Stomach bloating – the three best exercise ‘rescue remedies’ to prevent trapped wind pain

Most people have been affected by stomach bloating at some point in their lifetime, according to the NHS.

It’s caused by eating too much food in one sitting, or by adding certain food or drinks to your diet plan.

But, you could get rid of stomach bloating by doing some easy yoga poses, revealed nutritionist Maeve Madden.

The “rescue remedy” yoga exercises are best done right before bed, she added.

Arching pigeon

The ‘arching pigeon’ pose starts on your hands and knees. Then, bring your right knee forward, so your right foot is underneath your left hip, while your left leg is extended out behind you.

“Flatten the top of your left foot into the floor, and sink your pelvis into the mat,” said Madden.

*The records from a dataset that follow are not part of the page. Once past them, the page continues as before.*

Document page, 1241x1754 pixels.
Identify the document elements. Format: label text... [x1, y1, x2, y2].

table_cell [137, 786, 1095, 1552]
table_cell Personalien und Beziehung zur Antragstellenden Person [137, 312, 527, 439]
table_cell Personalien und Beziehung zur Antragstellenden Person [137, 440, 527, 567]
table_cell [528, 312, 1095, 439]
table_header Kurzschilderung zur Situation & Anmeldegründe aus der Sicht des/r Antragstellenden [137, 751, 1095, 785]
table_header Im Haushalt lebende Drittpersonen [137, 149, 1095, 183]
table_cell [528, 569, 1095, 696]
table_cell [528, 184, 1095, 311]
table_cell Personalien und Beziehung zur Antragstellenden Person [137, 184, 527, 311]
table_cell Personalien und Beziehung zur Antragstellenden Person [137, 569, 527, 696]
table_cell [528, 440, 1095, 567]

“Slowly walk your hands back so that they are parallel to, or just behind, your hips.”

Keep your head directly above your pelvis, while drawing back your shoulder blades and extending your spine.

“Your head should be extended back past your hops so that it is now parallel to your bum.”

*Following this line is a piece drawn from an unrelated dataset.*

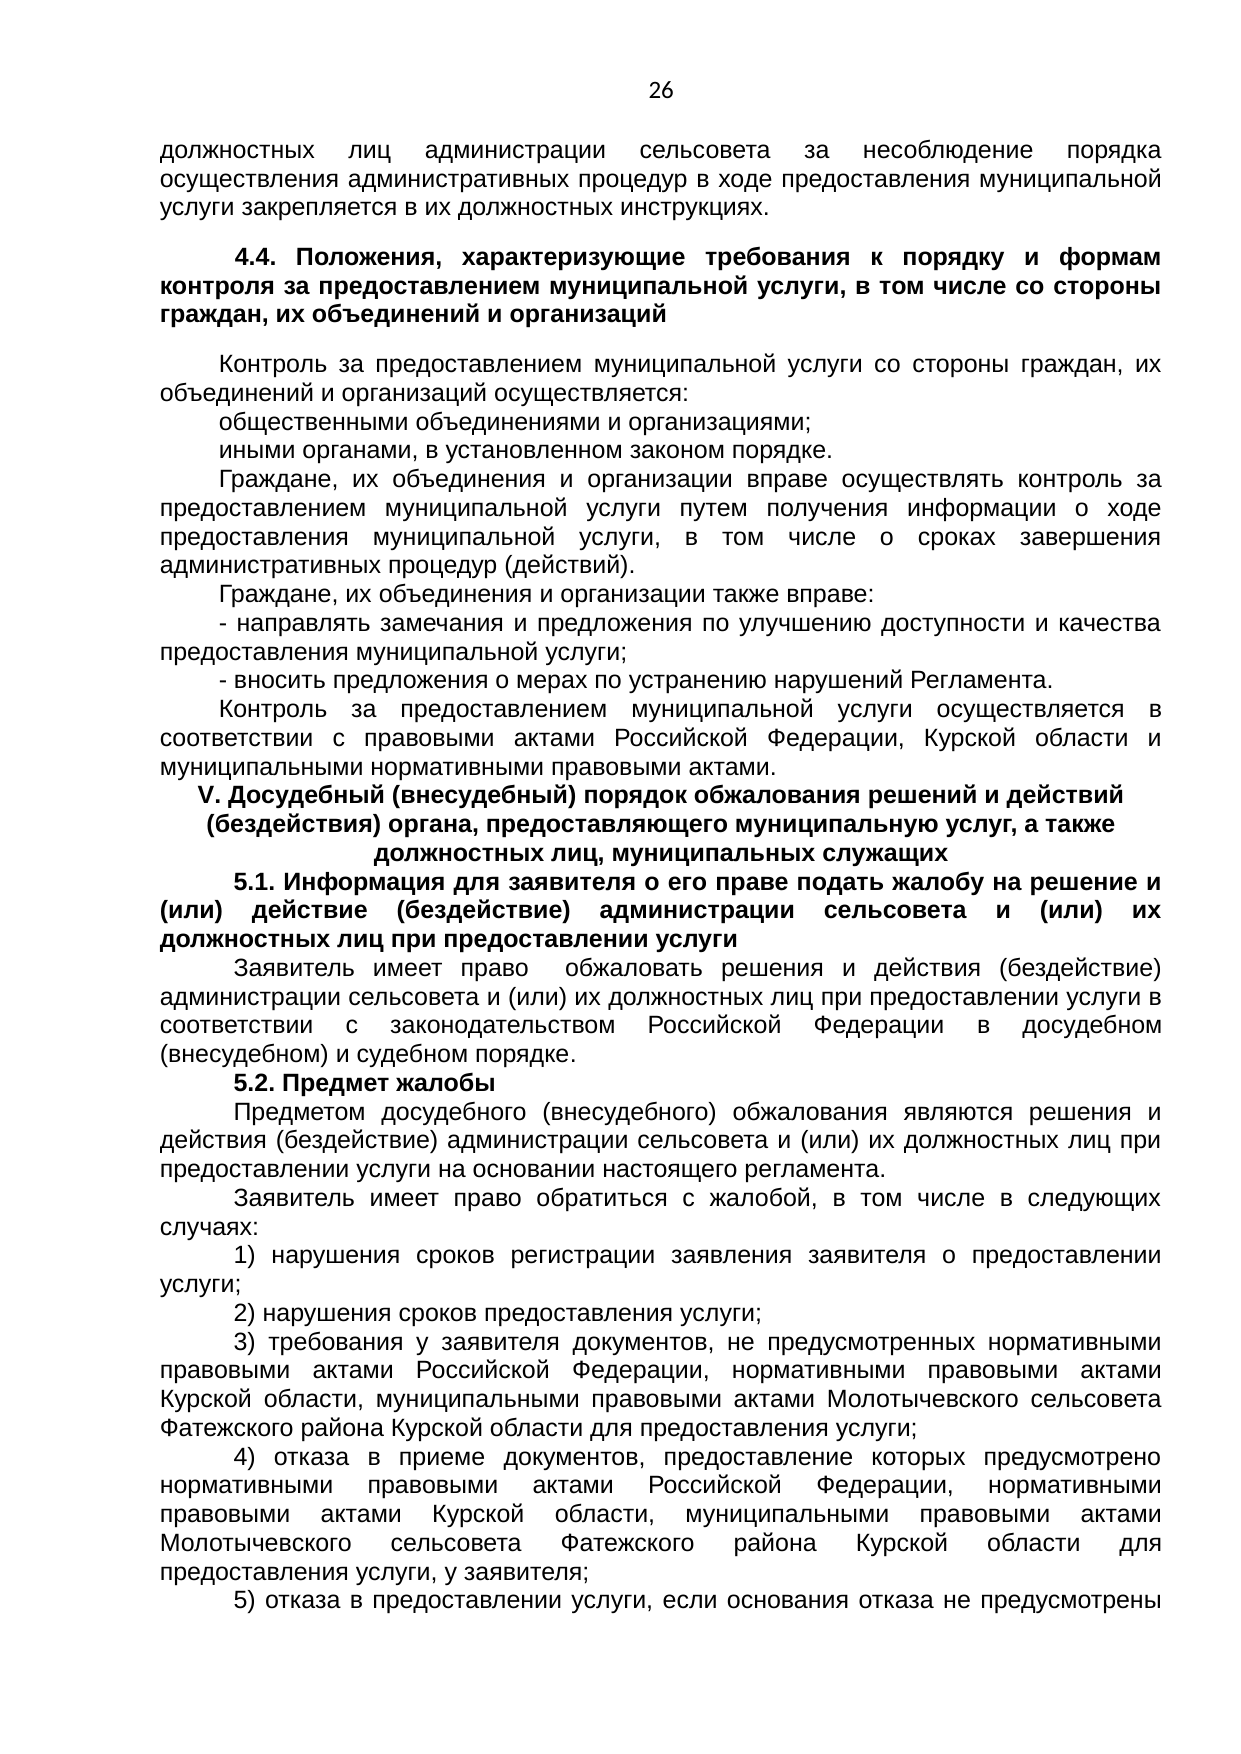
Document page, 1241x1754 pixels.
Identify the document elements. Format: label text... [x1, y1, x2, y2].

Hold the yoga pose for between 10 and 15 seconds, before swapping over and repeating with alternate legs.

Spinal twist

The ‘spinal twist’ yoga pose starts by lying flat on your back with your knees bent, and feet flat on the floor.

Keep your arms resting by your sides at a comfy distance away from your body.

“Drop your right knee to the floor and allow your left leg/knee to rest over the right leg,” said Madden.

Hold the yoga pose for between 10 and 15 seconds at a time.

Then, slowly return to the original position and repeat the pose on the other side.

Half-bound squat

Start this yoga pose with your feet slightly more than shoulder-width apart, said he nutritionist.

Point your feet outwards away from each other, and then bend your knees so that you bring yourself into a full squat position. Be sure to keep your back straight while squatting.

“Bring your hands together in front go you so that your elbows are touching your knees.

“Return to your starting position and repeat.”